Elitarni twórcy wirusów to badacze bezpieczeństwa, a nie dzieciaki skryptów. Ich definicja wirusa to: „wirus jest fragmentem kodu, który może się namnażać”. Otóż to. Jak widać, nie ma tu żadnych cech destrukcyjnych. Wszystkie wirusy obowiązkowo są złe - to FUD, który otrzymujesz od twórców oprogramowania antywirusowego, aby mogli sprzedawać swoje oprogramowanie.
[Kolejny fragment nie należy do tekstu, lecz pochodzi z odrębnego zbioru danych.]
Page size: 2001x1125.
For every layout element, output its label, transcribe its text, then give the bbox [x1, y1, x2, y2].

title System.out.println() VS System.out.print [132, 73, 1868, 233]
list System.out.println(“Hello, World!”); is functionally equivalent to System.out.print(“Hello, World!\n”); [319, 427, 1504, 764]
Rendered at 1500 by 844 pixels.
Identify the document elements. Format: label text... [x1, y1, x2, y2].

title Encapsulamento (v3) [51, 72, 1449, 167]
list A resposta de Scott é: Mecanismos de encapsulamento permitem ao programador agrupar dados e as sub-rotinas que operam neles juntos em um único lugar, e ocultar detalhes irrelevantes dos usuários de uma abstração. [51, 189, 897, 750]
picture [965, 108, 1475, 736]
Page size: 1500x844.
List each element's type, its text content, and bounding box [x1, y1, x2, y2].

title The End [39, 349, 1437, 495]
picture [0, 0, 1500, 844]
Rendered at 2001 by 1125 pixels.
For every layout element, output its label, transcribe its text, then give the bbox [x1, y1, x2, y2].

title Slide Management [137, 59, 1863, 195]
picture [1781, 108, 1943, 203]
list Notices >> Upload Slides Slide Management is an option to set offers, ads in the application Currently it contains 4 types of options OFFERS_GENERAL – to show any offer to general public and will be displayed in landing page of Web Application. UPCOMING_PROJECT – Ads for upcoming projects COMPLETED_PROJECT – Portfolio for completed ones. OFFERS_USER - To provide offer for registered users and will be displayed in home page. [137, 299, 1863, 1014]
IMHO mądrze jest traktować wirusy jako część całego ekosystemu oprogramowania, a nie jako zewnętrznych złych „obcych”.
źródło
Jednym z bardzo ważnych sposobów patrzenia na wirusy jest odwrotność. W jaki sposób wirusy wpływają na systemy. Jest to zwykle spowodowane lukami w oprogramowaniu. Oprogramowanie antywirusowe jest świadome tych luk w zabezpieczeniach i szuka oprogramowania wpływającego na te luki. Tak czy inaczej, wirusy zawsze coś robią. Potrzebują więc działającego procesu, aby zrobić to, co robią najlepiej. Czasami jest to już istniejące, czasem same się tworzą.
Jednak większość wirusów działa w podobny sposób, dzięki czemu skaner wirusów łatwo je rozróżnia. Istnieje wiele różnych wirusów wykorzystujących tę samą lukę!